Coleman’s case became a national story. Most understood that his past behavior and statements weren’t unacceptable. Others suggested that Kansas Democrats, who called for Frownfelter to run a write-in campaign, were victims of a moral panic. Meanwhile, the women who suffered from Coleman’s actions voiced their own pain and disappointment.
What to make of all of this?
Coleman shouldn’t serve in the Kansas House of Representatives. He should have stuck with his decision to leave the race. His past can’t be defended, and the women he harmed must be heard. Fellow candidates should be forceful in their denunciations of his behavior.
At the same time, voters and the news media have tough decisions to make. We traditionally give candidates a pass on irresponsible actions in their younger years. Is there some sort of set time period that would allow Coleman to seek office again? What kind of restitution would be appropriate? Or do bad choices simply make someone unable to serve for life?
Frownfelter could use a rap across the knuckles, too. As a long-serving representative, he should have understood the threat of an insurgent campaign and made a better case for himself. While he could well win the seat as a write-in candidate, we trust Frownfelter will take primaries more seriously in the future.
As for the Kansas Democratic Party, it might behoove leaders to track races across the state more carefully. Coleman’s win suggests that outspoken, youthful activism resonates with party voters.

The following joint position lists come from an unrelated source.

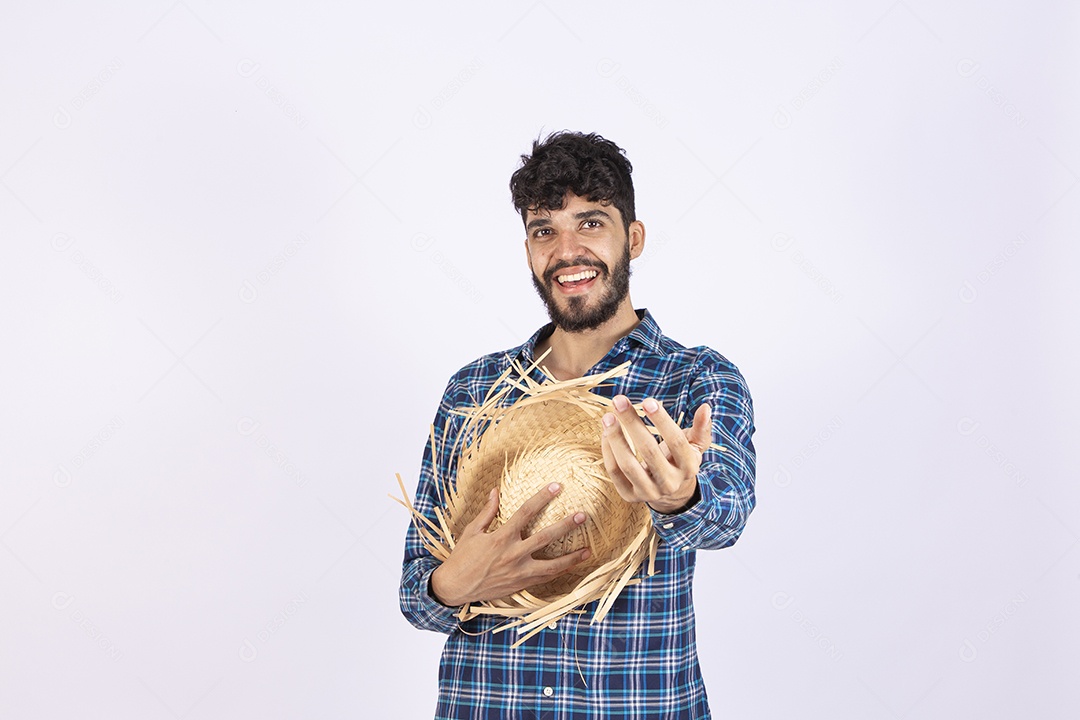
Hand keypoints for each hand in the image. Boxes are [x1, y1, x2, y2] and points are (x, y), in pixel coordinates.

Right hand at [430, 483, 591, 606]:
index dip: (543, 497)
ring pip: (551, 566)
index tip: (557, 486)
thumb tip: (495, 491)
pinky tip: (570, 568)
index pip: (526, 512)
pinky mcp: (520, 585)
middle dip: (566, 526)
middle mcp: (513, 554)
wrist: (454, 587)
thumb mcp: (472, 531)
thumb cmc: (462, 557)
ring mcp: (518, 572)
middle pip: (546, 538)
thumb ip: (487, 511)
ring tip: (588, 551)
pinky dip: (559, 574)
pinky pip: (544, 579)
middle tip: (583, 516)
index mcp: (501, 537)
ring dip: (571, 558)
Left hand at [600, 396, 711, 513]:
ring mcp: (648, 491)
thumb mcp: (694, 446)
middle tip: (619, 400)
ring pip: (628, 464)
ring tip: (608, 416)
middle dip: (632, 423)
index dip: (662, 420)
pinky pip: (615, 472)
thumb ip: (701, 428)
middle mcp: (669, 482)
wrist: (671, 495)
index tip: (648, 401)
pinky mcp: (630, 496)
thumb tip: (706, 408)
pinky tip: (606, 432)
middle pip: (649, 450)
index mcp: (689, 467)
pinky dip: (608, 451)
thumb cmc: (681, 461)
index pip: (676, 441)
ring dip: (615, 438)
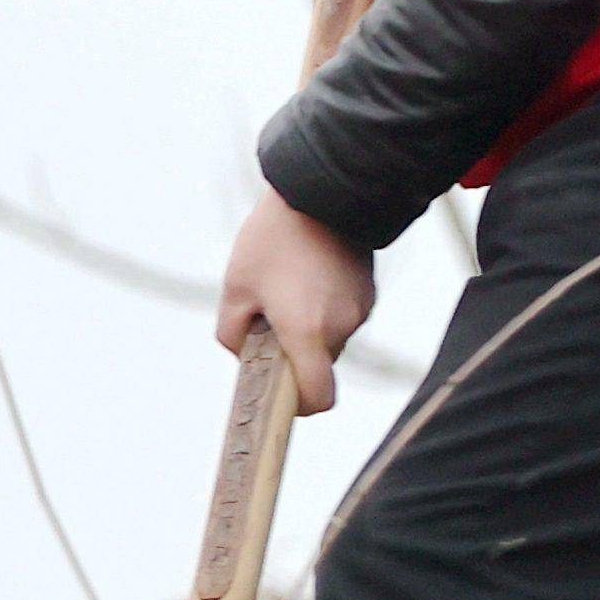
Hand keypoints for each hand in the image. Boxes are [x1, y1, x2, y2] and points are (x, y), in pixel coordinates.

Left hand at [217, 185, 376, 415]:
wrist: (321, 192)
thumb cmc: (272, 240)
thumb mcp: (235, 287)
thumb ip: (232, 333)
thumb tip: (244, 355)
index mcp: (307, 332)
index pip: (317, 397)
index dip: (299, 407)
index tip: (282, 397)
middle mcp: (341, 327)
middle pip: (318, 366)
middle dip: (293, 354)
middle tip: (267, 319)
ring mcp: (360, 310)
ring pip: (329, 340)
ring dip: (307, 329)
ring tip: (286, 288)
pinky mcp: (368, 293)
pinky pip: (341, 317)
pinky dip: (323, 310)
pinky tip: (306, 275)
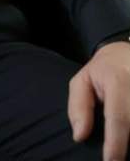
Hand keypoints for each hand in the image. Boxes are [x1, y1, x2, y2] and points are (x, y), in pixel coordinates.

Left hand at [68, 41, 129, 160]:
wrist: (127, 53)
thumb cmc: (103, 71)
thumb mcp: (82, 80)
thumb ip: (78, 106)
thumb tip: (79, 135)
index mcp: (119, 80)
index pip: (119, 117)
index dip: (116, 143)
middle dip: (127, 145)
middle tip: (117, 157)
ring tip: (125, 147)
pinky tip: (129, 137)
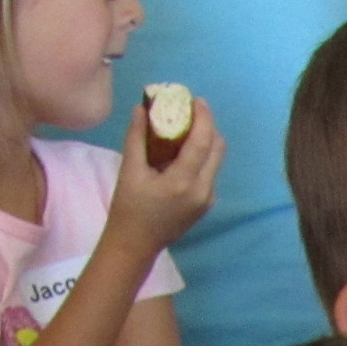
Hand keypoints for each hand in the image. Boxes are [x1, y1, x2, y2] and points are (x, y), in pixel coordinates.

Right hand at [103, 98, 223, 257]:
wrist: (137, 244)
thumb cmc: (129, 207)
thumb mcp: (130, 170)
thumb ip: (137, 137)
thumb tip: (142, 108)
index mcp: (184, 182)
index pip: (202, 142)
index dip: (203, 118)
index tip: (197, 100)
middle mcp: (203, 190)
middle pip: (217, 149)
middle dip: (207, 126)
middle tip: (190, 111)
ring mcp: (207, 199)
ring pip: (216, 161)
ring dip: (205, 140)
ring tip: (186, 127)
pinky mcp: (206, 204)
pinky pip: (209, 173)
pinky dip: (201, 156)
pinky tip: (183, 150)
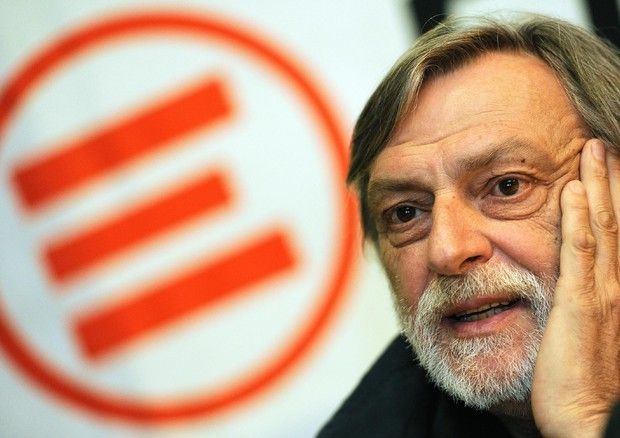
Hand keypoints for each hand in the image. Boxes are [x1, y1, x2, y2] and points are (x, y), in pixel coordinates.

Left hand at [532, 139, 619, 436]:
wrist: (583, 416)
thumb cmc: (578, 378)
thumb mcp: (586, 331)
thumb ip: (584, 300)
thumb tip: (576, 283)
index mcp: (615, 290)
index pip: (616, 235)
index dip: (614, 200)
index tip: (607, 170)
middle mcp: (616, 285)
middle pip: (615, 221)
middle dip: (610, 180)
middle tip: (601, 146)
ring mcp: (602, 291)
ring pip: (601, 226)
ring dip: (597, 185)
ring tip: (592, 151)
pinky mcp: (581, 302)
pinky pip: (579, 251)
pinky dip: (577, 218)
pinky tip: (572, 191)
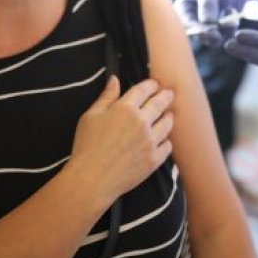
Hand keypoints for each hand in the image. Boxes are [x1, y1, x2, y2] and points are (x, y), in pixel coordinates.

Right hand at [71, 76, 173, 199]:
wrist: (92, 178)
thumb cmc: (87, 145)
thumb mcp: (91, 116)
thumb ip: (106, 97)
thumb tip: (115, 79)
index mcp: (125, 108)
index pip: (144, 90)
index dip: (151, 85)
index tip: (154, 84)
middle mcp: (142, 121)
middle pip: (159, 104)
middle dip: (165, 96)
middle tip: (169, 93)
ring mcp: (150, 141)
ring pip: (167, 124)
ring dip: (169, 116)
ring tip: (170, 114)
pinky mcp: (154, 159)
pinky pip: (167, 146)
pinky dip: (166, 141)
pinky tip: (165, 139)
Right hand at [174, 0, 257, 46]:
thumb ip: (207, 5)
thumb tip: (206, 25)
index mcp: (182, 9)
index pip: (184, 25)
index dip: (195, 30)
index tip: (208, 31)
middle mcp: (193, 20)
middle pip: (198, 35)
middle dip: (210, 35)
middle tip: (218, 34)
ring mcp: (207, 26)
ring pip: (213, 38)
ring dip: (223, 30)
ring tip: (230, 11)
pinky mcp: (221, 29)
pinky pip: (226, 36)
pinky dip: (231, 27)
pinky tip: (232, 9)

In the era of Donald Trump, outspoken voices aren’t necessarily a turnoff. Perhaps a more vibrant candidate slate would engage more voters.
Meanwhile, what about the majority of voters that cast ballots for Coleman? They chose not to cast their ballots for Frownfelter, but it’s clear his challenger shouldn’t serve.
Perhaps another write-in candidate, one with a less disturbing past, might want to run. Perhaps he or she might even be a Republican.